Try adjusting your widths units like this:
widths=unit(c(1000,50),"pt")
And you'll get something a bit closer to what you were probably expecting:
And, I can paste code now a few months later :-)
library(ggplot2)
library(gridExtra)
df <- data.frame(price=matrix(sample(1:1000, 100, replace = TRUE), ncol = 1))
df$size1 = 1:nrow(df)
df$size1 = cut(df$size1, breaks=11)
df=df[sample(nrow(df)),]
df$size2 = 1:nrow(df)
df$size2 = cut(df$size2, breaks=11)
df=df[sample(nrow(df)),]
df$clarity = 1:nrow(df)
df$clarity = cut(df$clarity, breaks=6)
# Create one graph for each size1, plotting the median price vs. the size2 by clarity:
for (c in 1:length(table(df$size1))) {
mydf = df[df$size1==names(table(df$size1))[c],]

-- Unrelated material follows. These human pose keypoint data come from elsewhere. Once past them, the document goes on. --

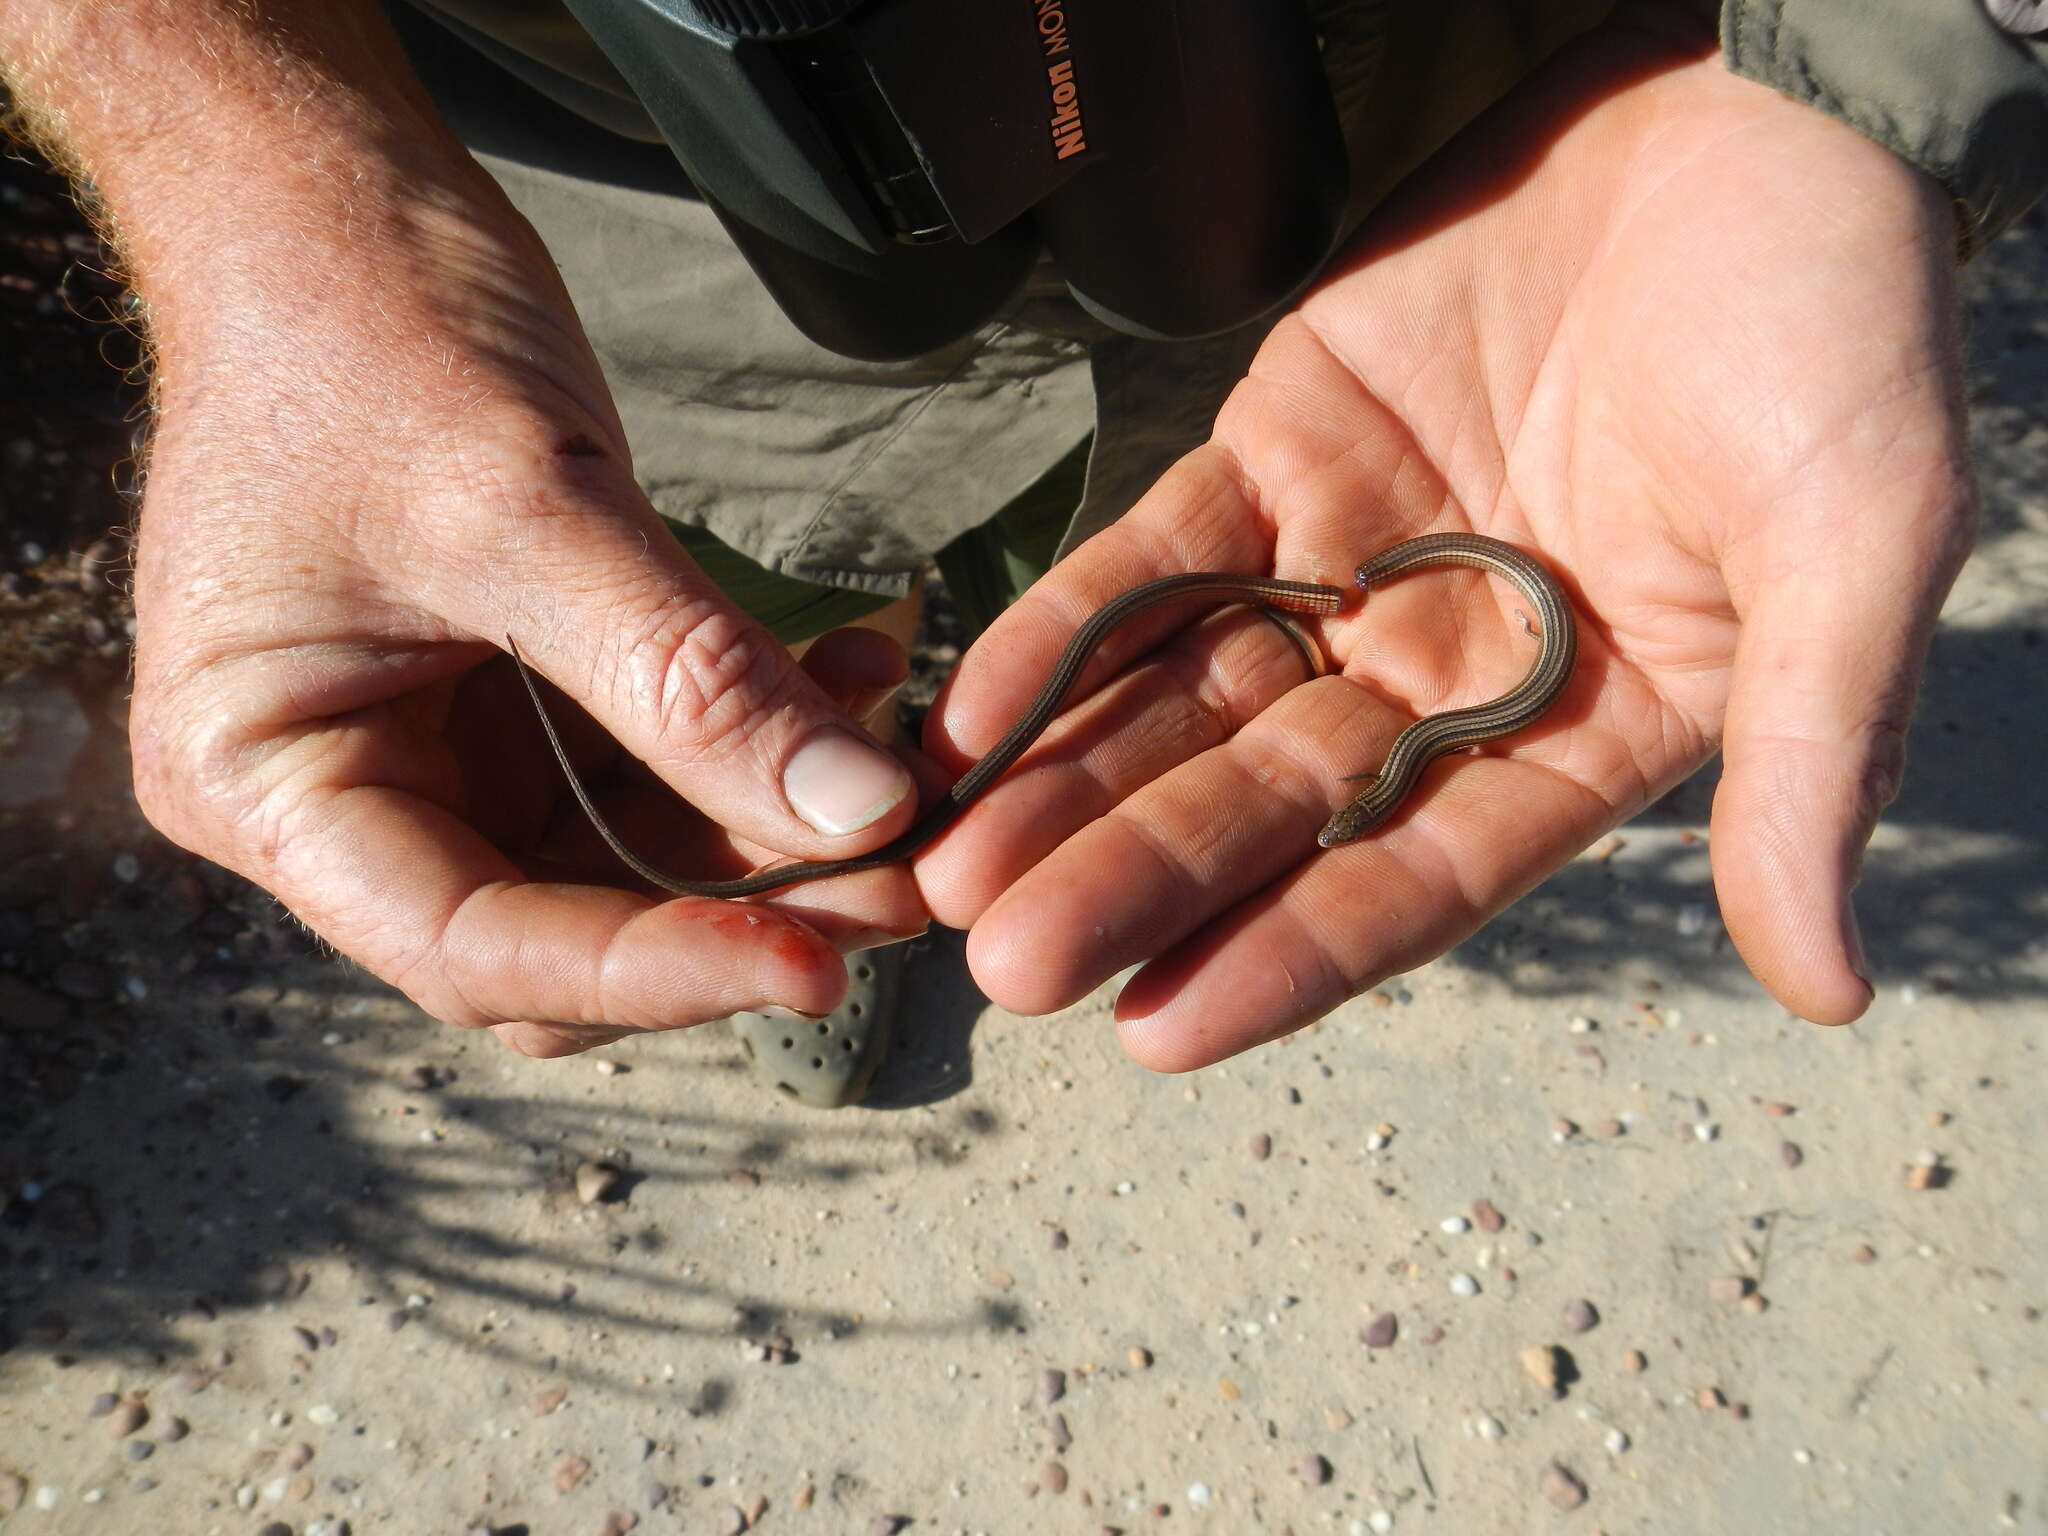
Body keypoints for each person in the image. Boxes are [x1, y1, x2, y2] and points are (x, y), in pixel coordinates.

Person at [3, 2, 2042, 1098]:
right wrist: (252, 174)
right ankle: (841, 859)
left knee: (1044, 652)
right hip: (664, 246)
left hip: (1454, 185)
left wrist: (1865, 65)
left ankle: (879, 828)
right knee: (744, 623)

mydf = aggregate(mydf$price, by=list(mydf$size2, mydf$clarity),median);
names(mydf)[1] = 'size2'
names(mydf)[2] = 'clarity'
names(mydf)[3] = 'median_price'
mydf$clarity <- factor(mydf$clarity)
assign(paste("p", c, sep=""),
qplot(data=mydf,
x=as.numeric(size2),
y=median_price,
group=clarity,
geom="line", colour=clarity,
xlab = "number of samples",
ylab = "median price",
main = paste("region number is ",c, sep=''),
plot.title=element_text(size=10)) +
scale_colour_discrete(name = "clarity") +
theme_bw() + theme(axis.title.x=element_text(size = rel(0.8)),
axis.title.y=element_text(size = rel(0.8)),
axis.text.x=element_text(size=8),
axis.text.y=element_text(size=8) ))
}
# Use gridExtra to arrange the 11 plots:
g_legend<-function(a.gplot){
tmp <- ggplot_gtable(ggplot_build(a.gplot))
leg <- which(sapply(tmp$grobs, function(x) x$name) == "guide-box")
legend <- tmp$grobs[[leg]]
return(legend)}
mylegend<-g_legend(p1)
grid.arrange(arrangeGrob(p1 + theme(legend.position="none"),
p2 + theme(legend.position="none"),
p3 + theme(legend.position="none"),
p4 + theme(legend.position="none"),
p5 + theme(legend.position="none"),
p6 + theme(legend.position="none"),
p7 + theme(legend.position="none"),
p8 + theme(legend.position="none"),
p9 + theme(legend.position="none"),
p10 + theme(legend.position="none"),
p11 + theme(legend.position="none"),
top ="Main title",
left = ""), mylegend,
widths=unit(c(1000,50),"pt"), nrow=1)
Edit (16/07/2015): with gridExtra >= 2.0.0, the main parameter has been renamed top.